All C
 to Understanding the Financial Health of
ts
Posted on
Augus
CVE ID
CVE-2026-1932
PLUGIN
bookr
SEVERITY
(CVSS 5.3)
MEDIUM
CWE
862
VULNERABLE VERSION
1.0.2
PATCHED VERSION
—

- - - -

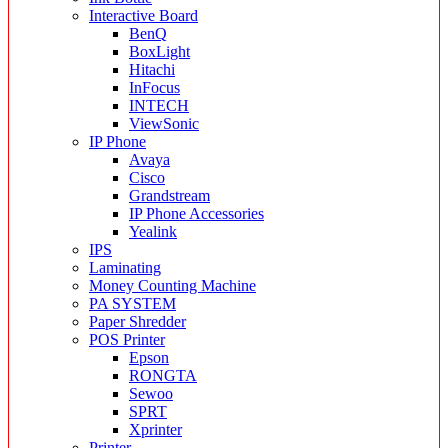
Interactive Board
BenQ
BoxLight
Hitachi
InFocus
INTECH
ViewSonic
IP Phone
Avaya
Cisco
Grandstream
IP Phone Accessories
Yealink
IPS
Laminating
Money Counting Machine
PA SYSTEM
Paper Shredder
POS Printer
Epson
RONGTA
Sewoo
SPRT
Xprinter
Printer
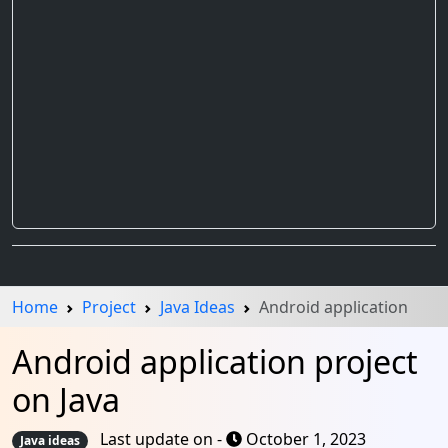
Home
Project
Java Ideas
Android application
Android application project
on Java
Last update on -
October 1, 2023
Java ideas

- - - -

### Task details
Count the lines in the records above that contain the word "application", and give only the number.

### Reply to the task
2